**** STUDY TEXT

East Carolina and the Ghosts of the Air Raid

Andrew Bucholtz
July 28, 2011

The saga of Craig James, Mike Leach and Texas Tech has left its impacts all over the map of college football, but one of the most interesting residues of that era is at a small Conference USA school: East Carolina University.

The ECU Pirates have been playing football since 1932 but haven’t found all that much success over time, and are perhaps mostly known to college football fans for having coaches Pat Dye and Skip Holtz pass through on their way to jobs at more powerful schools. Since Holtz’s departure for the University of South Florida after the 2009 season, though, ECU’s undergone a makeover, and it’s one that looks very familiar.

Holtz, son of former Notre Dame coach and current ESPN commentator Lou Holtz, left big shoes to fill. The Pirates won only a combined total of three games over the 2003 and 2004 seasons under former Florida Gators’ defensive coordinator John Thompson, and a change had to be made. Skip Holtz had been a I-AA head coach at Connecticut and had served with his father at South Carolina, but hadn’t coached at the I-A level before, so the Pirates took a risk on him. That gamble paid off.

********

[STUDY QUESTIONS]
a) According to the East Carolina football article, where did Skip Holtz go after the 2009 season?
b) Copy the passage of the East Carolina football article starting with "Andrew Bucholtz" and going on through "looks very familiar.", word for word.

**** SUPPLIED ENTRIES

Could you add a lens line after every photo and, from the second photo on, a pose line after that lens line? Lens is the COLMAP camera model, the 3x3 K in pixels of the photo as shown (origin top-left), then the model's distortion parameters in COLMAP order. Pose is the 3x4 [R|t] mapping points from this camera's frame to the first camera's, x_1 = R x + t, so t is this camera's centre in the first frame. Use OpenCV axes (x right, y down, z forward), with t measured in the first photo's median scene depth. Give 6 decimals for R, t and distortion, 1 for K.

********
**** SUPPLIED ENTRIES

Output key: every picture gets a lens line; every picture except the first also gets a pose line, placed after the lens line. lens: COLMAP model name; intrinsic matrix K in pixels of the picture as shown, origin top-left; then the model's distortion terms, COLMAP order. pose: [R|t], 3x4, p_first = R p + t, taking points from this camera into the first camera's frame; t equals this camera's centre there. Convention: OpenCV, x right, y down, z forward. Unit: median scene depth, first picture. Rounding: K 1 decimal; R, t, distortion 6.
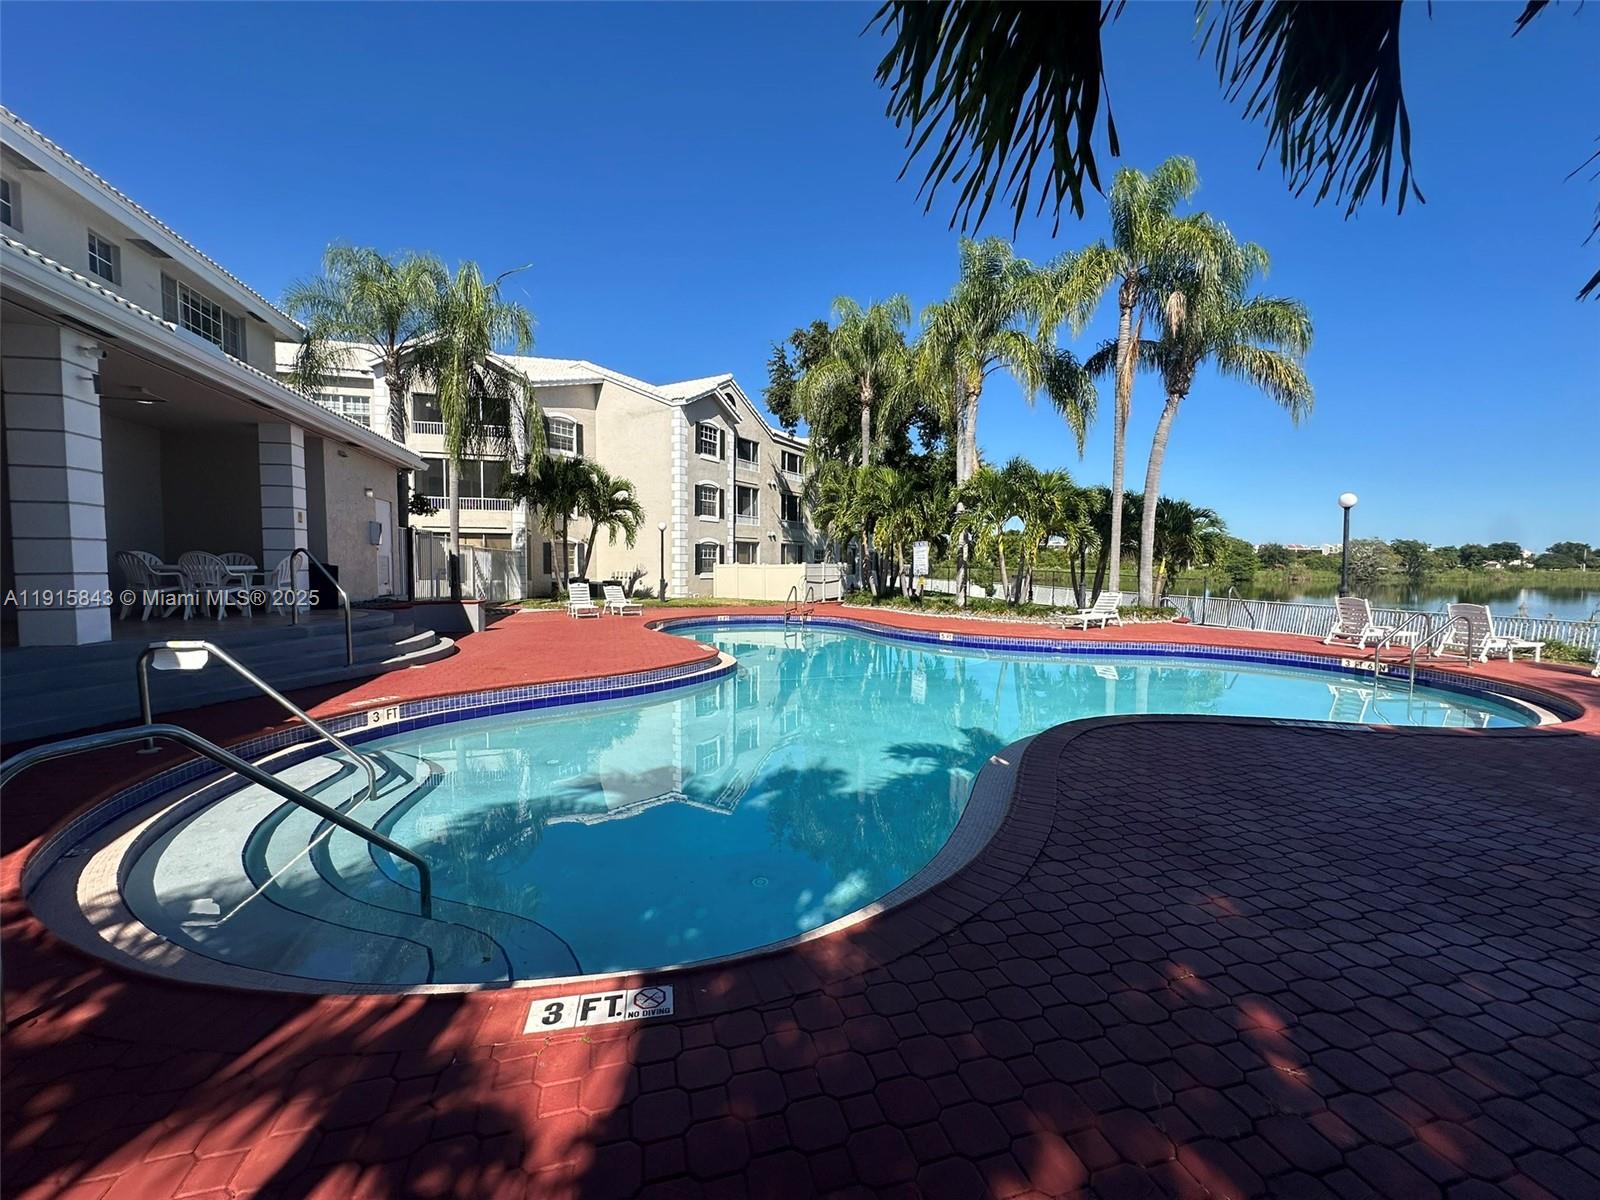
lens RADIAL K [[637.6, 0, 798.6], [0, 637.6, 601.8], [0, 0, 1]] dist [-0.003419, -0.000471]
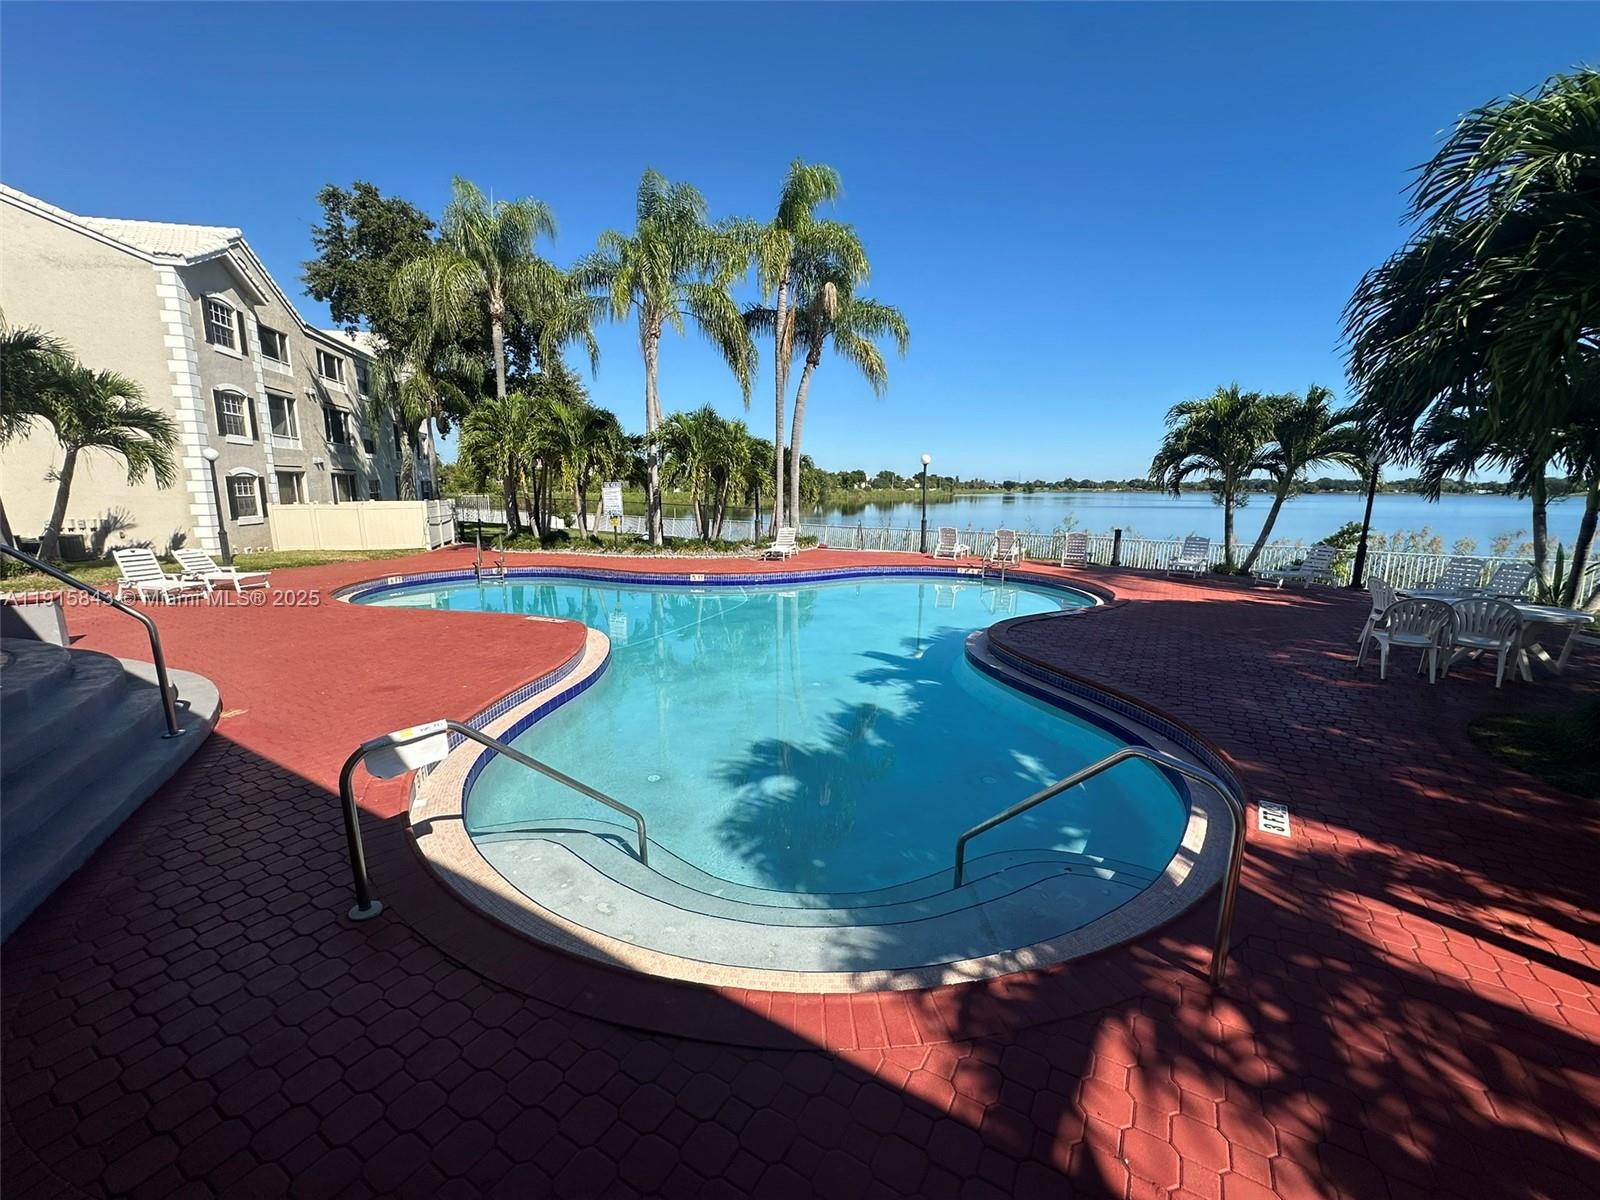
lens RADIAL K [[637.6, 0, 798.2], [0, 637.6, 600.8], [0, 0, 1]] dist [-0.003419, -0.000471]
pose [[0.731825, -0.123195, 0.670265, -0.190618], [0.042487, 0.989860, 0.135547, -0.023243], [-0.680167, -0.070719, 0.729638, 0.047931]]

********
**** SUPPLIED ENTRIES

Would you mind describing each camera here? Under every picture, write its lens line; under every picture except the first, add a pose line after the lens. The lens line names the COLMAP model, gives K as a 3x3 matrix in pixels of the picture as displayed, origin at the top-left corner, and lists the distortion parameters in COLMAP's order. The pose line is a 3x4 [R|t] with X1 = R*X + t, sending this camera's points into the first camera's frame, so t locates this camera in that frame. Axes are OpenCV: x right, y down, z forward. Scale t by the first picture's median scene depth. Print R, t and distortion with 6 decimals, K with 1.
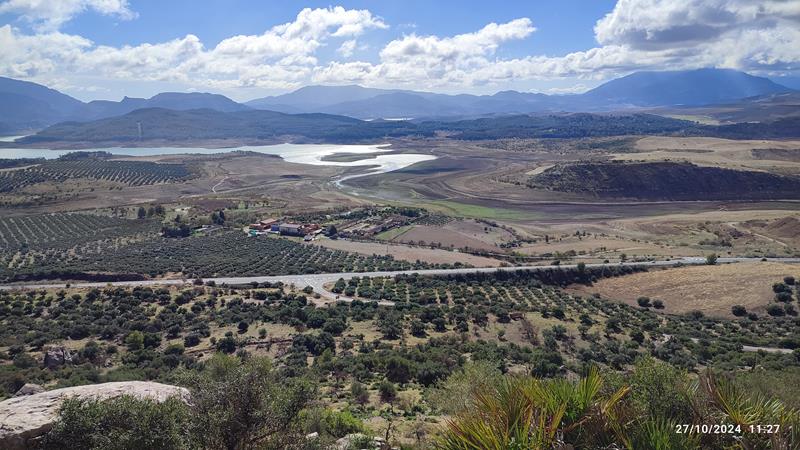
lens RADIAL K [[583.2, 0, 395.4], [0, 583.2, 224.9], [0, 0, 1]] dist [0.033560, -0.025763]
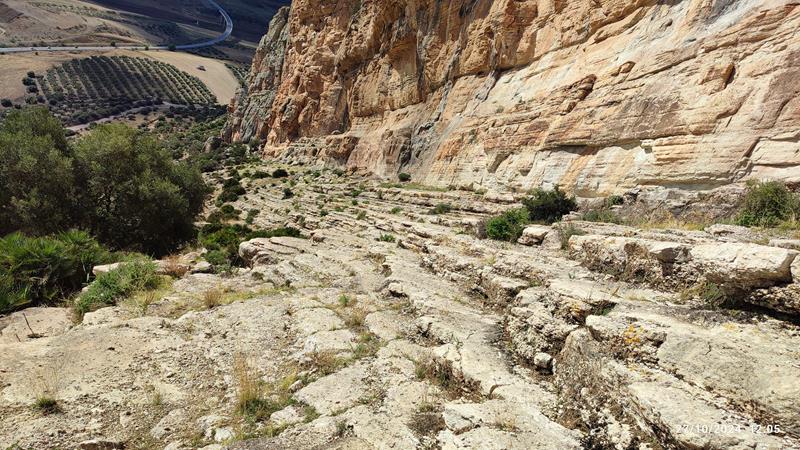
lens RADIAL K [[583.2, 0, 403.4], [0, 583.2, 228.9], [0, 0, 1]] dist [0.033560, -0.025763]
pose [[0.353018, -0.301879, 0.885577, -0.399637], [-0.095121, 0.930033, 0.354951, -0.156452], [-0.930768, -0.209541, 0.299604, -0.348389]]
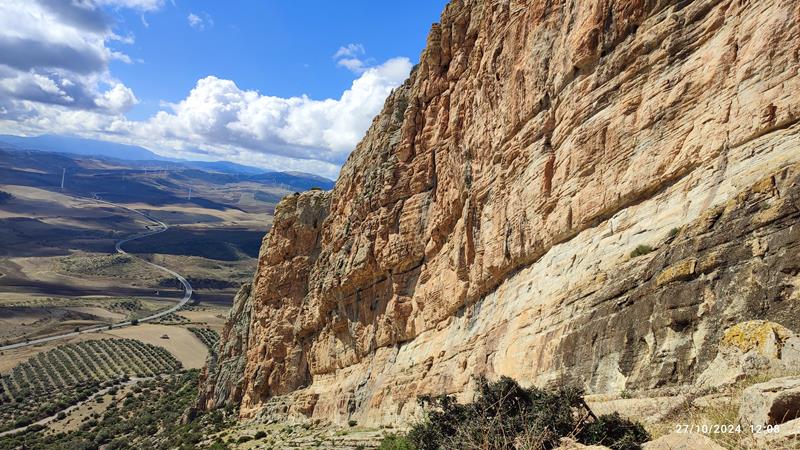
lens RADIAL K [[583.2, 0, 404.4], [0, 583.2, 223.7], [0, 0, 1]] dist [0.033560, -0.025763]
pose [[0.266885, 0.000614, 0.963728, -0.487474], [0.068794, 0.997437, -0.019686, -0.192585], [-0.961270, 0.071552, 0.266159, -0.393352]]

********

[TASK RESPONSES]
a) The University of South Florida.

b)
Andrew Bucholtz
July 28, 2011

The saga of Craig James, Mike Leach and Texas Tech has left its impacts all over the map of college football, but one of the most interesting residues of that era is at a small Conference USA school: East Carolina University.

The ECU Pirates have been playing football since 1932 but haven’t found all that much success over time, and are perhaps mostly known to college football fans for having coaches Pat Dye and Skip Holtz pass through on their way to jobs at more powerful schools. Since Holtz’s departure for the University of South Florida after the 2009 season, though, ECU’s undergone a makeover, and it’s one that looks very familiar.